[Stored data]

* * * * * * *

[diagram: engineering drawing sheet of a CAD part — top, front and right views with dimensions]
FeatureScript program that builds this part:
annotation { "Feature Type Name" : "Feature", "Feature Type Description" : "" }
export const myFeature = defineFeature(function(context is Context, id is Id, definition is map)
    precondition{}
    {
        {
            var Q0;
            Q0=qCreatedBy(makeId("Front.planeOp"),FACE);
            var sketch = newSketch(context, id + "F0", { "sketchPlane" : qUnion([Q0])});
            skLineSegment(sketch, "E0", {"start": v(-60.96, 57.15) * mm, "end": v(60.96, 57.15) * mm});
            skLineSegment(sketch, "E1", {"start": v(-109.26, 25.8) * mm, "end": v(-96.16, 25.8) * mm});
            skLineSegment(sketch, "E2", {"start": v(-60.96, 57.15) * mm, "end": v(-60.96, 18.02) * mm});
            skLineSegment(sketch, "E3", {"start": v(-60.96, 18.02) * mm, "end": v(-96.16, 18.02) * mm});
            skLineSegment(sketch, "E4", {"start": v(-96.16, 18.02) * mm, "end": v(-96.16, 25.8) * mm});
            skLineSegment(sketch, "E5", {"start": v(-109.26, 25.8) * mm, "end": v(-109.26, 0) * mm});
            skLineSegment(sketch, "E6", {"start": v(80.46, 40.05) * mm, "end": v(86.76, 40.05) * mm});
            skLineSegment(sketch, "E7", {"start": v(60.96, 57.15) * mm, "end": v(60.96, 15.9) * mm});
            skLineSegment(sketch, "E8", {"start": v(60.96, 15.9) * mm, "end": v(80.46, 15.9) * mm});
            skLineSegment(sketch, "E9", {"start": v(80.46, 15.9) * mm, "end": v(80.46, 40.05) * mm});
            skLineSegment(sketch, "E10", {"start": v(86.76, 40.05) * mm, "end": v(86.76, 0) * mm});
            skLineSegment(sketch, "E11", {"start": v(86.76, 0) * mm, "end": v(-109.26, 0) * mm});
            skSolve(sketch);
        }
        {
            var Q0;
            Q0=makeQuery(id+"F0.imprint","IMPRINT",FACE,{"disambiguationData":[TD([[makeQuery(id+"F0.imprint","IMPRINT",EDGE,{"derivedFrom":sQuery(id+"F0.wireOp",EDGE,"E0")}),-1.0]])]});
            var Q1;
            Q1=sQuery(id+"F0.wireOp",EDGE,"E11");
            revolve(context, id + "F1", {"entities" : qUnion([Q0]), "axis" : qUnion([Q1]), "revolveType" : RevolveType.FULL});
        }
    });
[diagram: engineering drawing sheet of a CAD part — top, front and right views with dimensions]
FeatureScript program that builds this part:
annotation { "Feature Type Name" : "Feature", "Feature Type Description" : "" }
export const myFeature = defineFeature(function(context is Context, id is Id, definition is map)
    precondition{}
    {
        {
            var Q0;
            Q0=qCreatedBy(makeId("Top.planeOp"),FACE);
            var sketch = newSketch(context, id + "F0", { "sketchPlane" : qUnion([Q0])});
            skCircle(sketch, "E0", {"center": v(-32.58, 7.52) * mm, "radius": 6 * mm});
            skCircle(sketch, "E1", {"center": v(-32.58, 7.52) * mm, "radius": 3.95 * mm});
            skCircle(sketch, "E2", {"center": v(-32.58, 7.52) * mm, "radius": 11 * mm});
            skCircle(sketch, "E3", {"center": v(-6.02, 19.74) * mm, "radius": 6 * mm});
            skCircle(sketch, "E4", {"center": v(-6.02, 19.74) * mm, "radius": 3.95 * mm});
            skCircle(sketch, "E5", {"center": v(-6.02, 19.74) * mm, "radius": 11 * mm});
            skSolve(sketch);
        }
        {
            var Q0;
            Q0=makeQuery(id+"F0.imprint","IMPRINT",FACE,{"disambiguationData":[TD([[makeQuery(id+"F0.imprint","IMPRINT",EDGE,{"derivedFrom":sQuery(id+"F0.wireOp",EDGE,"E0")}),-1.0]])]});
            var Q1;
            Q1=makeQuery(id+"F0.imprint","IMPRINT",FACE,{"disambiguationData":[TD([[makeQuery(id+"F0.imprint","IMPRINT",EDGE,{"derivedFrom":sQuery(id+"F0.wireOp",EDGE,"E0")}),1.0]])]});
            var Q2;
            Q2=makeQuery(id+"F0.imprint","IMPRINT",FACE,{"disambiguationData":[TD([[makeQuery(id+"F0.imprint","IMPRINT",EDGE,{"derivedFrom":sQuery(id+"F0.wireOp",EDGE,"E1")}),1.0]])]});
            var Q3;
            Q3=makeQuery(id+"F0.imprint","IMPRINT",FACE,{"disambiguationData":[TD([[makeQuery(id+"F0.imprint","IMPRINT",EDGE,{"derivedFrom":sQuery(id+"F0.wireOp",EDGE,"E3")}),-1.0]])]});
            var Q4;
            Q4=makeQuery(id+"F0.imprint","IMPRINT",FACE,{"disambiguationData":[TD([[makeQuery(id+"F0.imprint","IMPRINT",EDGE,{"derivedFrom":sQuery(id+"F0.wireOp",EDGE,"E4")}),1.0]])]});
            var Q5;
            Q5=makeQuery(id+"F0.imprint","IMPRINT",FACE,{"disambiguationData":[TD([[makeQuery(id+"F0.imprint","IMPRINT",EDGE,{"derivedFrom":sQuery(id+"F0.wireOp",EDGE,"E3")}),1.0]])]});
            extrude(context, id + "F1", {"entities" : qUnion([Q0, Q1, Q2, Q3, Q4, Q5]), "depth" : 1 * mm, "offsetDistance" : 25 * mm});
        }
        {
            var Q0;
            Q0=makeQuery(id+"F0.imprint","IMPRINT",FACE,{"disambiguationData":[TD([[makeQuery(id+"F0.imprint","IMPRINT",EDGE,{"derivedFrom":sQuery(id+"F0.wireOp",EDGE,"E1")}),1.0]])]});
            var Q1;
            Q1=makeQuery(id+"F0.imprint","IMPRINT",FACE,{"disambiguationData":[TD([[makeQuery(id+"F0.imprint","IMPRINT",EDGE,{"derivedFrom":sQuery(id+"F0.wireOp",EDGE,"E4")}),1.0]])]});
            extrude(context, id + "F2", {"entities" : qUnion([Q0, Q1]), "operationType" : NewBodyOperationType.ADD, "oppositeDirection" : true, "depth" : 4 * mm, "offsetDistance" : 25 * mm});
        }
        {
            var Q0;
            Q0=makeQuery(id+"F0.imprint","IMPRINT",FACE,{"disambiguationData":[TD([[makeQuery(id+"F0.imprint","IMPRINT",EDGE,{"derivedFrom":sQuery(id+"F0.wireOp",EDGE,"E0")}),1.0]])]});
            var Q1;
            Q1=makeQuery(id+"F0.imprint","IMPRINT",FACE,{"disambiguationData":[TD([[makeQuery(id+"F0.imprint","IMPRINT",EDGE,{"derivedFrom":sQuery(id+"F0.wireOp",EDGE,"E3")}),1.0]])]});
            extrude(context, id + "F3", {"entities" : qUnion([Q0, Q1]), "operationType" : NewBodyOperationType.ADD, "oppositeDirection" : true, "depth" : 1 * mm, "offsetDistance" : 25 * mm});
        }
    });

* * * * * * *

- _Directions_
Identify and copy each line of the listing above that contains the string "center". Case counts.

- _Response to the exercise_
            skCircle(sketch, "E0", {"center": v(-32.58, 7.52) * mm, "radius": 6 * mm});
            skCircle(sketch, "E1", {"center": v(-32.58, 7.52) * mm, "radius": 3.95 * mm});
            skCircle(sketch, "E2", {"center": v(-32.58, 7.52) * mm, "radius": 11 * mm});
            skCircle(sketch, "E3", {"center": v(-6.02, 19.74) * mm, "radius": 6 * mm});
            skCircle(sketch, "E4", {"center": v(-6.02, 19.74) * mm, "radius": 3.95 * mm});
            skCircle(sketch, "E5", {"center": v(-6.02, 19.74) * mm, "radius": 11 * mm});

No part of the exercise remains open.